Garden Edging can be discreet or be made a feature of a garden. Incorporating a garden edge helps define areas of your garden, dividing ares such as lawn, garden, pebbles and/or decomposed granite in the most neat and easy to maintain way. Most garden designs will have a line style, meaning a style of which the designer has used throughout the design. This line style could be the use of straight lines only. It could be of curved lines only. The design may only have 90 degree angles or a combination of angle changes.
Garden edging is used to create and maintain these line styles, so that the integrity of the design is not lost.
Below are some recommended garden edging solutions that we like to use.
- Brick edge
- Link edge
- Corten edge
- Galvanised steel edge
- Sandstone edge
- Timber edge
An old favourite. The use of new or second hand bricks can be either laid on edge or flat, depending on the look you desire. The bricks are laid on a sand and cement mortar bed with approximately 10mm joints. A brick edge can be laid in straight lines or curved. Generally the brick will finish flush with the lawn or garden, but to add a slight level change, 30-50mm of the brick can be left above the lawn. Brick edge is a good, solid solution to create a garden edge, however care should be taken laying a brick edge on soft ground or over roots and both of these will ensure the mortar joints will crack.
A great product that is simple to install and can create a simple, discreet change between finishes.
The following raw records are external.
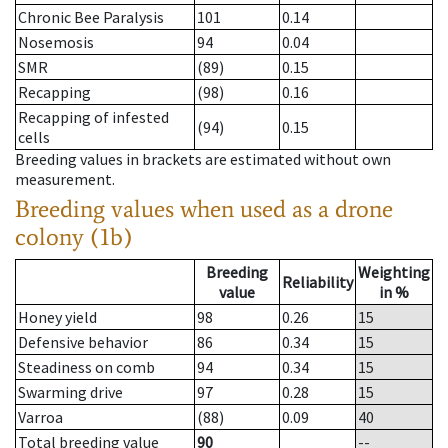
Chronic Bee Paralysis
101
0.14
Nosemosis
94
0.04
SMR
(89)
0.15
Recapping
(98)
0.16
Recapping of infested
(94)
0.15
cells
Breeding values in brackets are estimated without own
measurement.
Breeding values when used as a drone
colony (1b)
Breeding
Weighting
Reliability
value
in %
Honey yield
98
0.26
15
Defensive behavior
86
0.34
15
Steadiness on comb
94
0.34
15
Swarming drive
97
0.28
15
Varroa
(88)
0.09
40
Total breeding value
90
--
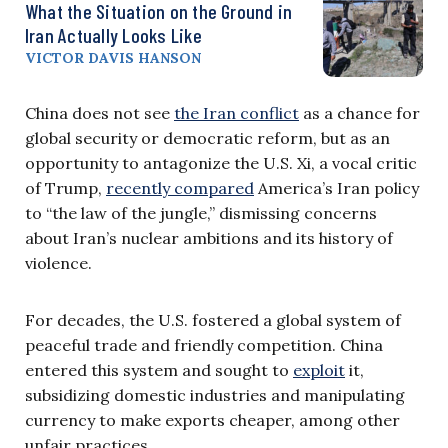
What the Situation on the Ground in
Iran Actually Looks Like
VICTOR DAVIS HANSON
China does not see
the Iran conflict
as a chance for
global security or democratic reform, but as an
opportunity to antagonize the U.S. Xi, a vocal critic
of Trump,
recently compared
America’s Iran policy
to “the law of the jungle,” dismissing concerns
about Iran’s nuclear ambitions and its history of
violence.
For decades, the U.S. fostered a global system of
peaceful trade and friendly competition. China
entered this system and sought to
exploit
it,
subsidizing domestic industries and manipulating
currency to make exports cheaper, among other
unfair practices.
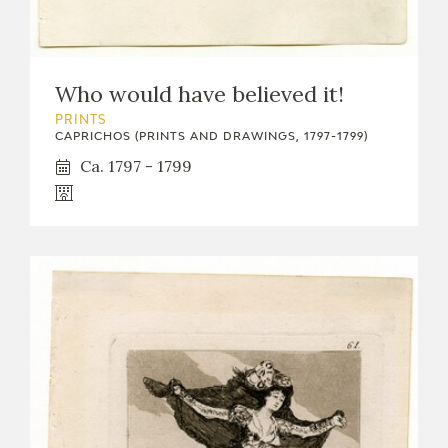
Who would have believed it!
PRINTS
CAPRICHOS (PRINTS AND DRAWINGS, 1797-1799)
Ca. 1797 - 1799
Link edge is aluminium and pre-fabricated to sit flush or slightly above lawn level. It is secured using galvanised pegs of varying lengths depending on how hard the underlying ground is and has aluminium joiners and 90 degree bends to allow for quick and neat joining. The edge comes in a range of sizes depending on the application.
When using for a turf edge, I’d recommend the 75mm or 100mm option so that the turf won’t grown under the edge into the garden. The edge can be installed in straight lines or curves.
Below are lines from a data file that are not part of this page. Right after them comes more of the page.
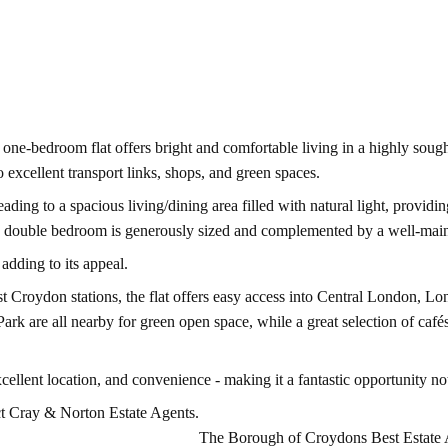
 one-bedroom flat offers bright and comfortable living in a highly sough
o excellent transport links, shops, and green spaces.
g to a spacious living/dining area filled with natural light, providing 
he double bedroom is generously sized and complemented by a well-mai
adding to its appeal.
st Croydon stations, the flat offers easy access into Central London, Lo
ark are all nearby for green open space, while a great selection of café
llent location, and convenience - making it a fantastic opportunity not
ct Cray & Norton Estate Agents.
The Borough of Croydons Best Estate 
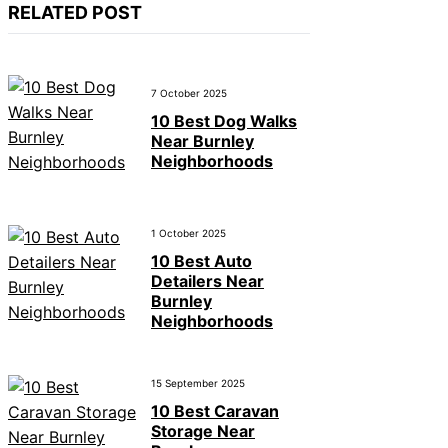
RELATED POST
7 October 2025
10 Best Dog Walks
Near Burnley
Neighborhoods
1 October 2025
10 Best Auto
Detailers Near
Burnley
Neighborhoods
15 September 2025
10 Best Caravan
Storage Near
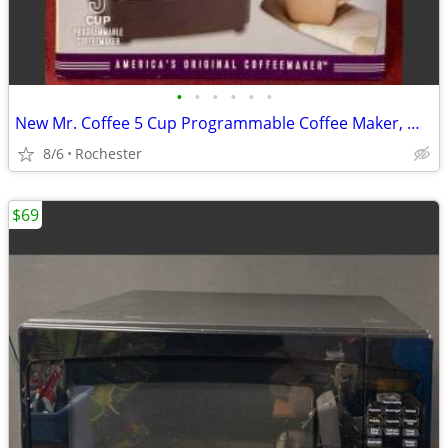
•
•
•
•
•
•
New Mr. Coffee 5 Cup Programmable Coffee Maker, Model JWX3 Black Drip Machine
8/6
Rochester
$69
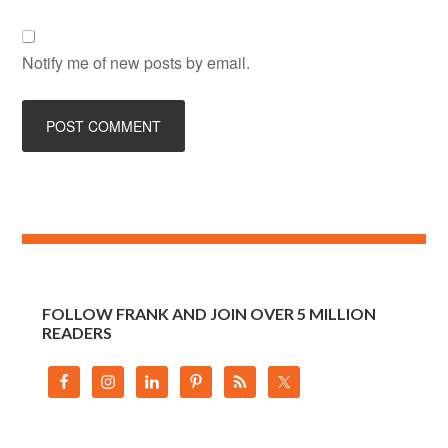
Notify me of new posts by email.
FOLLOW FRANK AND JOIN OVER 5 MILLION
READERS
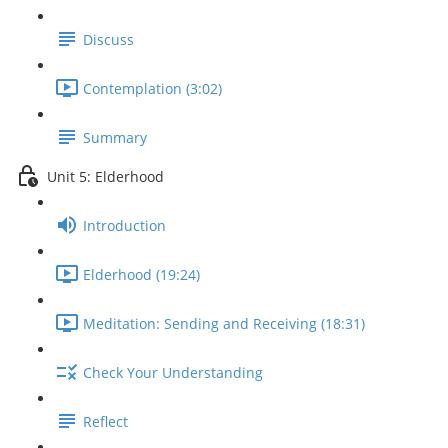
Discuss
Contemplation (3:02)
Summary
Unit 5: Elderhood
Introduction
Elderhood (19:24)
Meditation: Sending and Receiving (18:31)
Check Your Understanding
Reflect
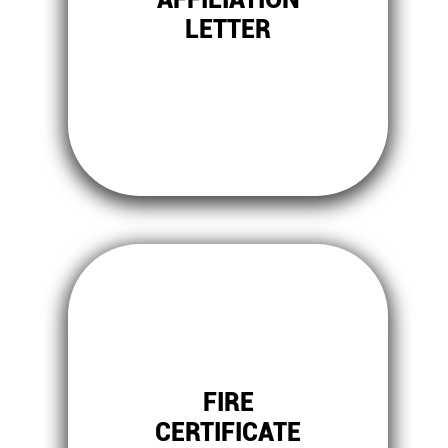
LETTER
FIRE
CERTIFICATE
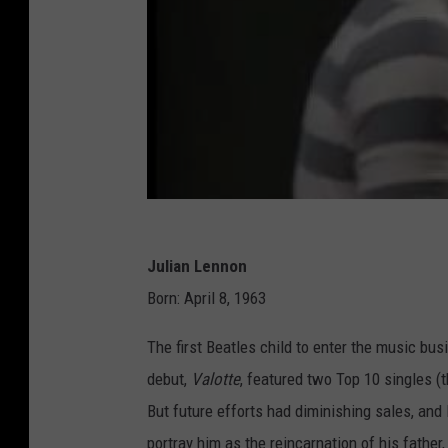
Julian Lennon
Born: April 8, 1963
The first Beatles child to enter the music b
debut,
Valotte
, featured two Top 10 singles (
But future efforts had diminishing sales, and
portray him as the reincarnation of his father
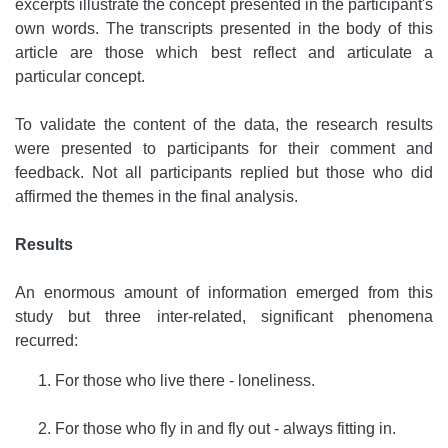
excerpts illustrate the concept presented in the participant's
own words. The transcripts presented in the body of this
article are those which best reflect and articulate a
particular concept.
To validate the content of the data, the research results
were presented to participants for their comment and
feedback. Not all participants replied but those who did
affirmed the themes in the final analysis.
Results
An enormous amount of information emerged from this
study but three inter-related, significant phenomena
recurred:
For those who live there - loneliness.
For those who fly in and fly out - always fitting in.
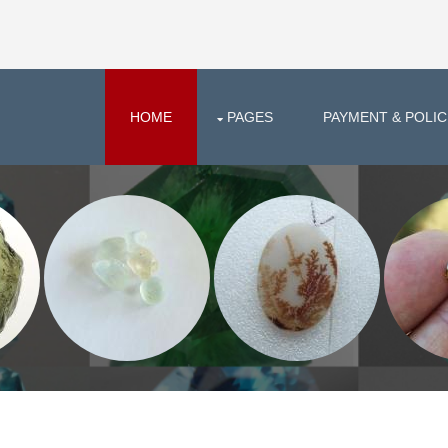
HOME
PAGES
PAYMENT & POLIC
Corten is a steel product that rusts naturally to create an orange/brown appearance on the surface of the product. This rust actually helps protect the steel while providing a great appearance. Corten can be cut from sheets to a desired size or a pre-fabricated product by Form Boss can be used. Form Boss has joiners and pegs to secure the edge and also comes in a range of sizes.
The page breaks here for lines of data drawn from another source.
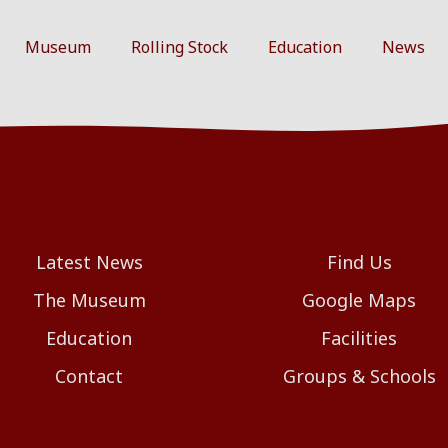
Museum
Rolling Stock
Education
News
Latest News
Find Us
The Museum
Google Maps
Education
Facilities
Contact
Groups & Schools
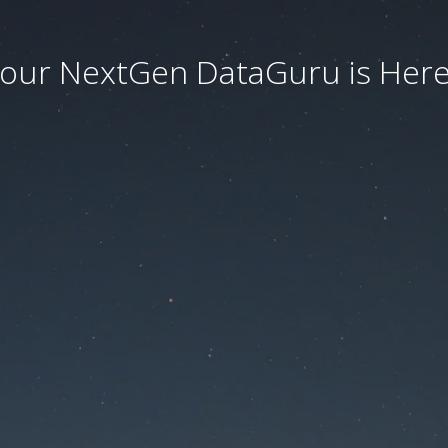
our NextGen DataGuru is Here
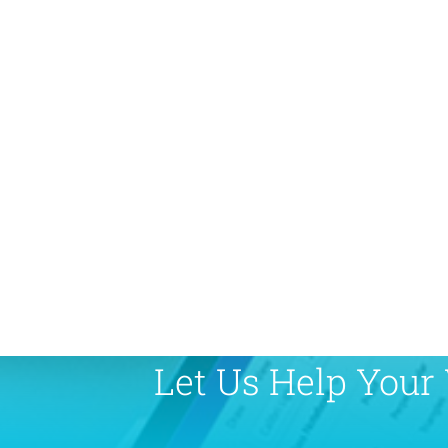
Let Us Help Your 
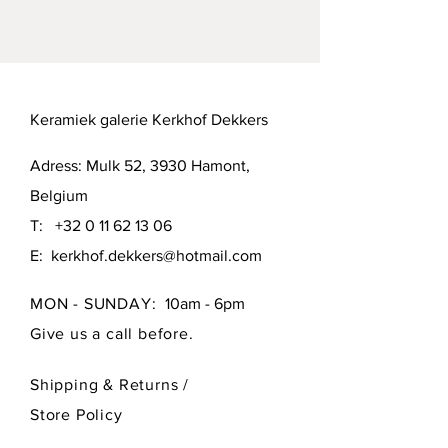
Hamont (B-3930) or Brussels (B-1000).
Keramiek galerie Kerkhof Dekkers
Adress: Mulk 52, 3930 Hamont,
Belgium
T:
+32 0 11 62 13 06
E:
kerkhof.dekkers@hotmail.com
MON - SUNDAY:
10am - 6pm
Give us a call before.
Shipping & Returns /
Store Policy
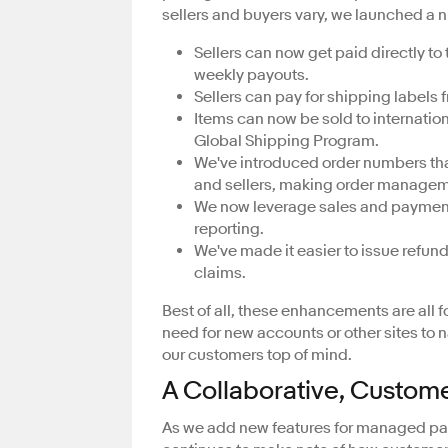
sellers and buyers vary, we launched a 
Sellers can now get paid directly to 
weekly payouts.
Sellers can pay for shipping labels 
Items can now be sold to internation
Global Shipping Program.
We've introduced order numbers that 
and sellers, making order managemen
We now leverage sales and payment
reporting.
We've made it easier to issue refun
claims.
Best of all, these enhancements are all 
need for new accounts or other sites to 
our customers top of mind.
A Collaborative, Custom
As we add new features for managed pay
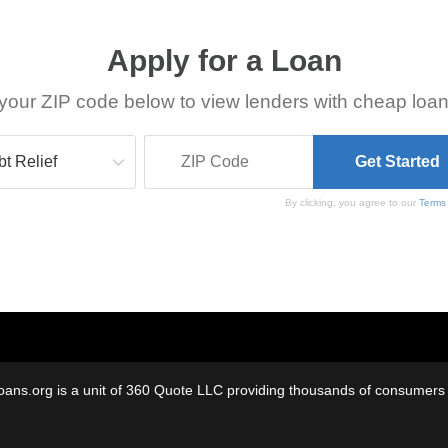
Apply for a Loan
your ZIP code below to view lenders with cheap loan
By clicking, you agree to our
Terms
oans.org is a unit of 360 Quote LLC providing thousands of consumers w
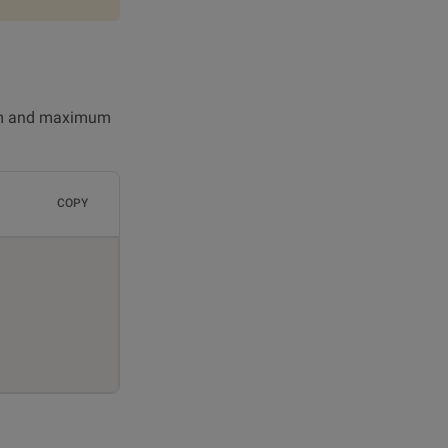
imum and maximum
COPY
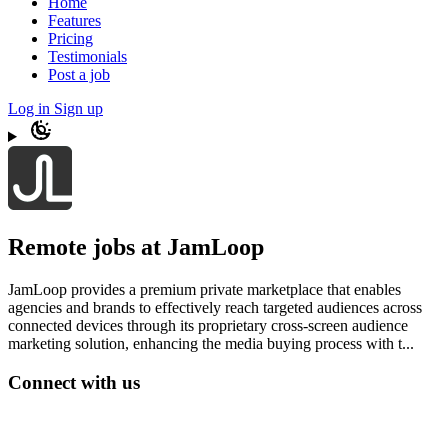
Home
Features
Pricing
Testimonials
Post a job
Log in
Sign up
Remote jobs at JamLoop
JamLoop provides a premium private marketplace that enables
agencies and brands to effectively reach targeted audiences across
connected devices through its proprietary cross-screen audience
marketing solution, enhancing the media buying process with t...
Connect with us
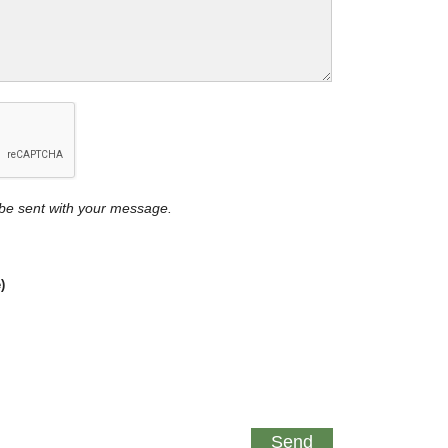
y be sent with your message.
)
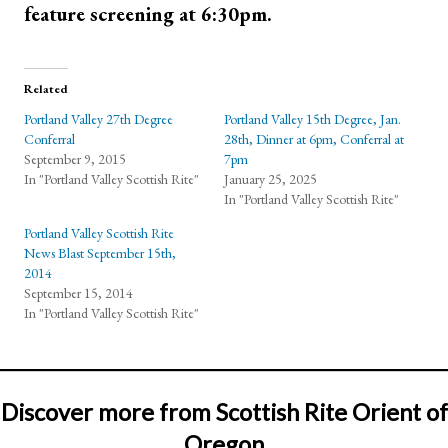
feature screening at 6:30pm.
Related
Portland Valley 27th Degree
Portland Valley 15th Degree, Jan.
Conferral
28th, Dinner at 6pm, Conferral at
September 9, 2015
7pm
In "Portland Valley Scottish Rite"
January 25, 2025
In "Portland Valley Scottish Rite"
Portland Valley Scottish Rite
News Blast September 15th,
2014
September 15, 2014
In "Portland Valley Scottish Rite"
Discover more from Scottish Rite Orient of
Oregon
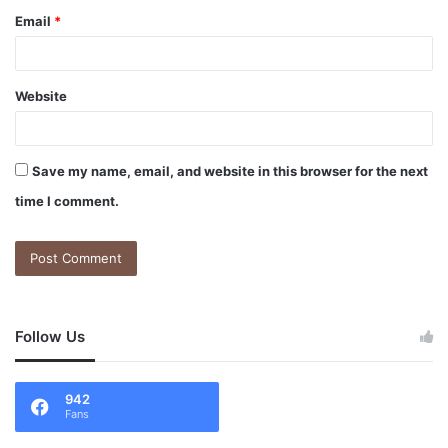
Email
*
Website
Save my name, email, and website in this browser for the next
time I comment.
Follow Us
942
Fans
I’d recommend a minimum finished level of 50mm above lawn. Corten can be used from garden edging right up to retaining raised garden beds.
For a more solid and robust solution to garden edging, sandstone can be used in many applications. For informal, native gardens, simply placing medium to large boulders can create a great divide. Keep in mind the maintenance of lawn around these boulders through as getting a whipper snipper in and around the boulders can prove a little tricky. Sandstone flagging is a popular solution. Like Corten, this product is best seen and exposed above lawn level. Flagging can be shaped and rock faced to create a very formal look while not appearing too ‘Chunky’. I’d recommend a minimum of 100mm of sandstone is left exposed above finished level. This also helps create a level change adding interest to the garden.
The next step up from flagging is the use of dimension stone. This is sandstone that is either cut or split to a desired dimension. Different finishes include Rock faced, Hydra split, gang sawn and Diamond sawn. All sandstone apart from the random boulders should be laid on a sand and cement mortar bed to ensure no movement once installed.
The cheapest solution for garden edging, H4 treated pine timber can be used to create a simple and effective garden edge. Most commonly, a timber edge will finish flush with a lawn leaving only the top 20-25mm surface of the timber exposed. The treated pine is fastened to either treated pine or hardwood pegs with galvanised screws or nails.
Treated pine can be installed to create straight lines as well as curved. There is a limit to how curved the timber can be so tight curves are best avoided.
This will hopefully help you get an understanding of some of the garden edge solutions available to create a divide and/or level change in your garden.